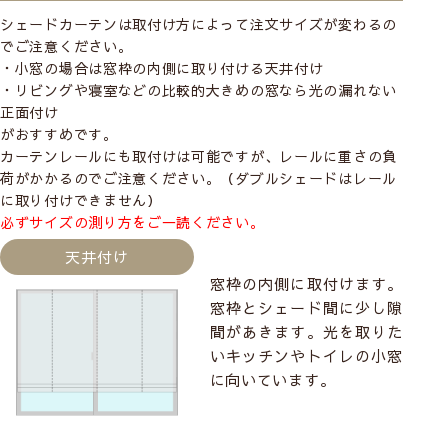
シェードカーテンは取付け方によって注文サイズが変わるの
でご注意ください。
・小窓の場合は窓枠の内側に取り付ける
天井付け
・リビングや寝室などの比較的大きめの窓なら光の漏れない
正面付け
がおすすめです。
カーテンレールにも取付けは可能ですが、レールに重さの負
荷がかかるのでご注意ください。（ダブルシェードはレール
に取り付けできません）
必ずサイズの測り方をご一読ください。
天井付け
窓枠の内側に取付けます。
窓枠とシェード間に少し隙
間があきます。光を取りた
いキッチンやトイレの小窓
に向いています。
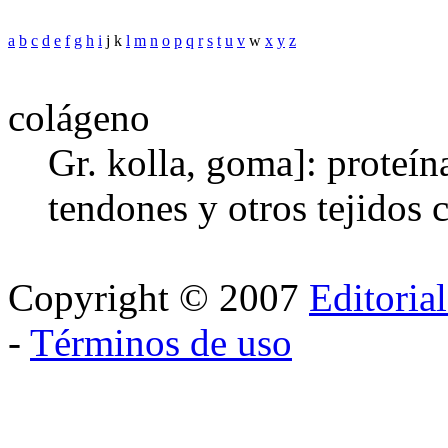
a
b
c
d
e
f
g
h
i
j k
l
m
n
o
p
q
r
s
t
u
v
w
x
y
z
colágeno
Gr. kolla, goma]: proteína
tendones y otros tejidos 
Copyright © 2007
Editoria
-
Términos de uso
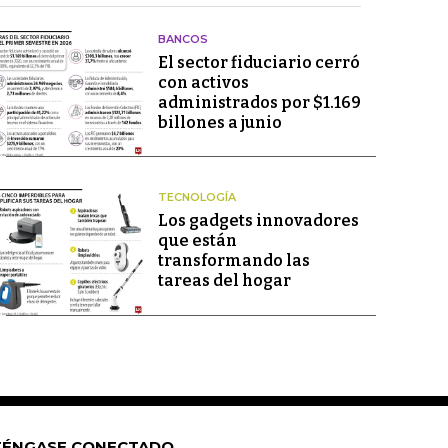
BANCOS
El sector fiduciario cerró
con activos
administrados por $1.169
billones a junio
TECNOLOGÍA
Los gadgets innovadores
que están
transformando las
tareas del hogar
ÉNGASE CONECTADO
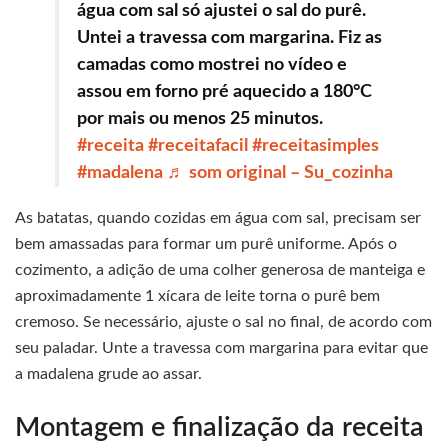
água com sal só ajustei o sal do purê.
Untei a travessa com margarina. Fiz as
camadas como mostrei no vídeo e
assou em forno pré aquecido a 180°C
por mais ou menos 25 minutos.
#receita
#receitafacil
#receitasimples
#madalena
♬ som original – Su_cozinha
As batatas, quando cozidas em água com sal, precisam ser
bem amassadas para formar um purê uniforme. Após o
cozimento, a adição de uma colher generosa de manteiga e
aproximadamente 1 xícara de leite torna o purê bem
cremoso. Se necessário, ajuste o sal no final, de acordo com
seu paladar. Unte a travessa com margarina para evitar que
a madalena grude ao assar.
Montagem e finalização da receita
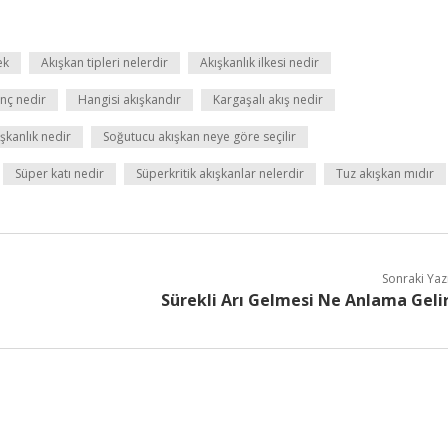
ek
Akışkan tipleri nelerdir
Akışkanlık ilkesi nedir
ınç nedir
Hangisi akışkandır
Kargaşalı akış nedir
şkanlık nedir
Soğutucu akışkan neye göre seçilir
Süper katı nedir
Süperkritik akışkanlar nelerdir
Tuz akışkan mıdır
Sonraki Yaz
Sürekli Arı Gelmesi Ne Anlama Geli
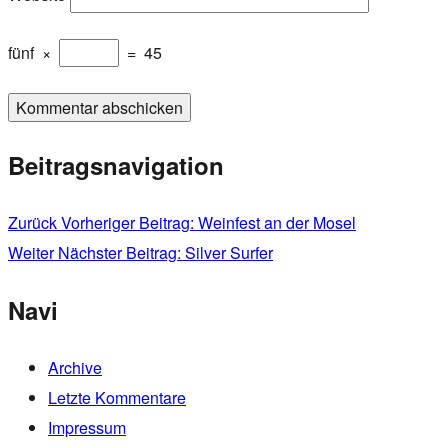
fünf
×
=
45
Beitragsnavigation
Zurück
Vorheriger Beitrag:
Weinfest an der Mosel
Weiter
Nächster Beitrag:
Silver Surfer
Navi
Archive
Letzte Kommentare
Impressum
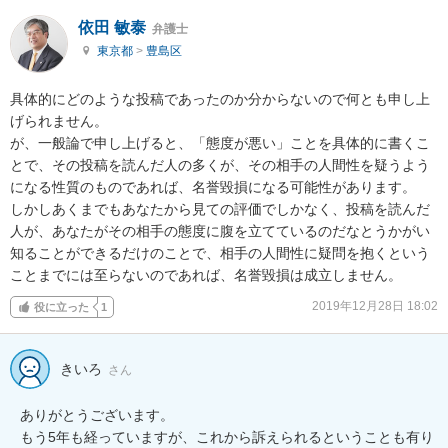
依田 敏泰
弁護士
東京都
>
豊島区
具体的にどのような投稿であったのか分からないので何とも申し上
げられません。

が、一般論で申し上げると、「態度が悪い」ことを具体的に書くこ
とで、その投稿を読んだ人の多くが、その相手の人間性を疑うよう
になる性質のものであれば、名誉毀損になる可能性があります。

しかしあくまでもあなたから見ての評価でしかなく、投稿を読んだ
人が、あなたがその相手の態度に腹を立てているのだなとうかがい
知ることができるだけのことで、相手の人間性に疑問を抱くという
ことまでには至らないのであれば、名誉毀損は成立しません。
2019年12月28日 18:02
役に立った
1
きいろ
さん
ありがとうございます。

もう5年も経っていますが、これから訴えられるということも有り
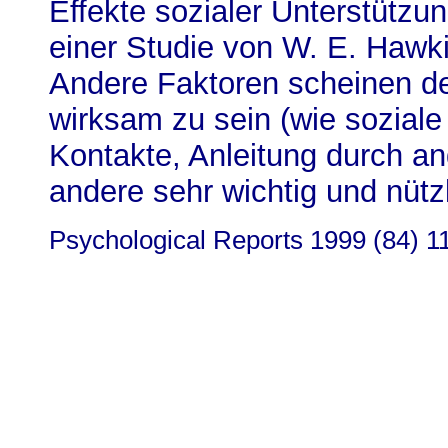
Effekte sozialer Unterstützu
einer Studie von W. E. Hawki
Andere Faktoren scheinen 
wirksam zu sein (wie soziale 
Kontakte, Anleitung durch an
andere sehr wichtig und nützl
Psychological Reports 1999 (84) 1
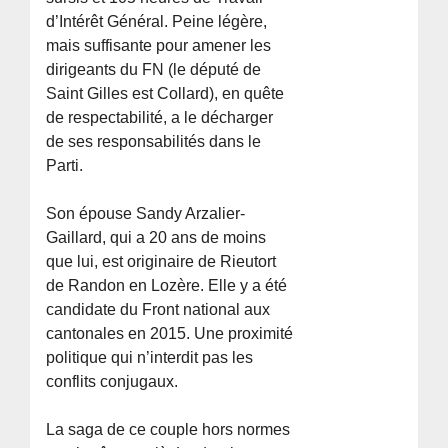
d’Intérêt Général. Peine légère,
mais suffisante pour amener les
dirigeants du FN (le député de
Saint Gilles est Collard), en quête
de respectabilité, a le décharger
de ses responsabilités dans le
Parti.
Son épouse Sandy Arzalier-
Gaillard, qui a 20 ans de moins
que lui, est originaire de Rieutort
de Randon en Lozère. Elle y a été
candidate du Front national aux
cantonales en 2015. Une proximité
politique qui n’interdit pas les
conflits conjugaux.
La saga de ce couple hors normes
----
Above are records; write out the lines from the one with "必ずサイズの測り方をご一読ください。" down to the one with "Akışkan tipleri nelerdir", exactly, leaving the pictures out.

必ずサイズの測り方をご一読ください。
天井付け
窓枠の内側に取付けます。
窓枠とシェード間に少し隙
間があきます。光を取りた
いキッチンやトイレの小窓
に向いています。
a
b
c
d
e
f
g
h
i
j k
l
m
n
o
p
q
r
s
t
u
v
w
x
y
z
colágeno
Gr. kolla, goma]: proteína
tendones y otros tejidos 
Copyright © 2007
Editoria
-
Términos de uso
BANCOS
El sector fiduciario cerró
con activos
administrados por $1.169
billones a junio
TECNOLOGÍA
Los gadgets innovadores
que están
transformando las
tareas del hogar
ÉNGASE CONECTADO
água com sal só ajustei o sal do purê.
Untei a travessa com margarina. Fiz as
camadas como mostrei no vídeo e
assou em forno pré aquecido a 180°C
por mais ou menos 25 minutos.
#receita
#receitafacil
#receitasimples
#madalena
♬ som original – Su_cozinha
As batatas, quando cozidas em água com sal, precisam ser
bem amassadas para formar um purê uniforme. Após o
cozimento, a adição de uma colher generosa de manteiga e
aproximadamente 1 xícara de leite torna o purê bem
cremoso. Se necessário, ajuste o sal no final, de acordo com
seu paladar. Unte a travessa com margarina para evitar que
a madalena grude ao assar.
Montagem e finalização da receita
ek
Akışkan tipleri nelerdir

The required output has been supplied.